Fitch has downgraded the outlook for Israel's sovereign long-term foreign currency issuer default rating from Positive to Stable, but the Finance Ministry isn’t concerned, according to the Globes financial newspaper.

In its announcement of the change, which came on Friday, Fitch said the change in outlook was because of the expected wider fiscal deficit in 2014 and 2105 as a result of Operation Protective Edge in Gaza in the summer.

"Fiscal consolidation has been set back by military operations against Hamas in Gaza in the third quarter," Fitch's announcement said, adding, "Fitch forecasts a central government deficit of 3.3% of GDP this year, compared with a budgeted target of 2.8% of GDP. Additional military spending is contributing to a widening of the budgeted deficit to 3.4% of GDP in 2015. This will also mean the fiscal expenditure rule is likely to be breached. A tighter budget is planned for 2016, which in Fitch's opinion will be tough without new revenue-raising measures.”

"Government debt is fairly high, at a Fitch-forecast 67.4% of GDP at end-2014. Progress in lowering debt toward the peer median of 48.9% has been disrupted by the Gaza conflict. Financing flexibility is high, with deep and liquid local markets, access to international capital markets, an active diaspora bond program, and U.S. government guarantees in the event of market disruption. The structure of debt is favorable," the announcement said.

Israel's Ministry of Finance said in response that it sees the downgrade as predictable, and as objectively reflecting the state of the Israeli economy.

According to Globes, the Ministry of Finance said it recognizes that it was unrealistic to expect an upgrade for Israel at present given the current political instability and the budget proposal for 2015 that raises the fiscal deficit target and halts the process of reducing Israel's debt to GDP ratio.

Opposition politicians, meanwhile, were quick to use Fitch's move to attack the government, and particularly Prime Minister Binyamin Netanyahu and Finance Minister Yair Lapid.

Opposition leader and Labor party chairman MK Yitzhak Herzog said, "The world understands what Israel's people experience every day that the economy under Netanyahu and Lapid's leadership is stuck.
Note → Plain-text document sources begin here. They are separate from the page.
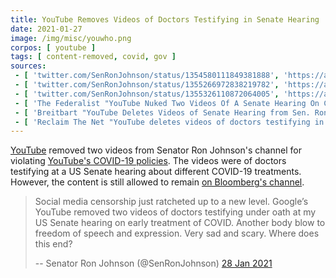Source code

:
 ```yaml
---
title: YouTube Removes Videos of Doctors Testifying in Senate Hearing
date: 2021-01-27
image: /img/misc/youwho.png
corpos: [ youtube ]
tags: [ content-removed, covid, gov ]
sources:
 - [ 'twitter.com/SenRonJohnson/status/1354580111849381888', 'https://archive.is/DoFWj' ]
 - [ 'twitter.com/SenRonJohnson/status/1355266972838219782', 'https://archive.is/47km3' ]
 - [ 'twitter.com/SenRonJohnson/status/1355326110872064005', 'https://archive.is/59ZnK' ]
 - [ 'The Federalist "YouTube Nuked Two Videos Of A Senate Hearing On COVID-19 Treatments" by Jordan Davidson (28 Jan 2021)', 'https://archive.is/zEY67' ]
 - [ 'Breitbart "YouTube Deletes Videos of Senate Hearing from Sen. Ron Johnson’s Channel" by Allum Bokhari (28 Jan 2021)', 'https://archive.is/iYgeU' ]
 - [ 'Reclaim The Net "YouTube deletes videos of doctors testifying in Senate Homeland Committee as “coronavirus misinformation”" by Christina Maas  (29 Jan 2021)', 'https://reclaimthenet.org/youtube-deletes-videos-of-doctors-testifying-in-senate-homeland-committee/' ]
---
```


[YouTube](/youtube/) removed two videos from Senator Ron Johnson's channel for
violating [YouTube's COVID-19
policies](/events/youtube-says-contradicting-who-will-violate-guidelines/). The
videos were of doctors testifying at a US Senate hearing about different
COVID-19 treatments. However, the content is still allowed to remain [on
Bloomberg's channel](https://www.youtube.com/watch?v=k8RyV3VEDKI).

> Social media censorship just ratcheted up to a new level. Google’s YouTube
> removed two videos of doctors testifying under oath at my US Senate hearing
> on early treatment of COVID. Another body blow to freedom of speech and
> expression. Very sad and scary. Where does this end?
>
> -- Senator Ron Johnson (@SenRonJohnson) [28 Jan 2021](https://archive.is/DoFWj)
The fairy tales told by the prime minister and minister of finance about a growing economy are a bluff that has been exposed to all. The budget that the two have presented will lead to further deterioration and will hit the pockets of every citizen."

Meretz chairwoman MK Zehava Galon said, "The rating outlook downgrade is a result of failed economic policy that is all media spin. Just last week, when Lapid came to the Knesset to present the budget, he dismissed questions from members of Knesset about the negative growth in the last quarter and said, 'the fact is that that the rating agencies are not concerned.'"

Labor MK Erel Margalit said that the downgrade was a slap in the face for Netanyahu, who had lost control of the Israeli economy and left it in the hands of an economic tyro.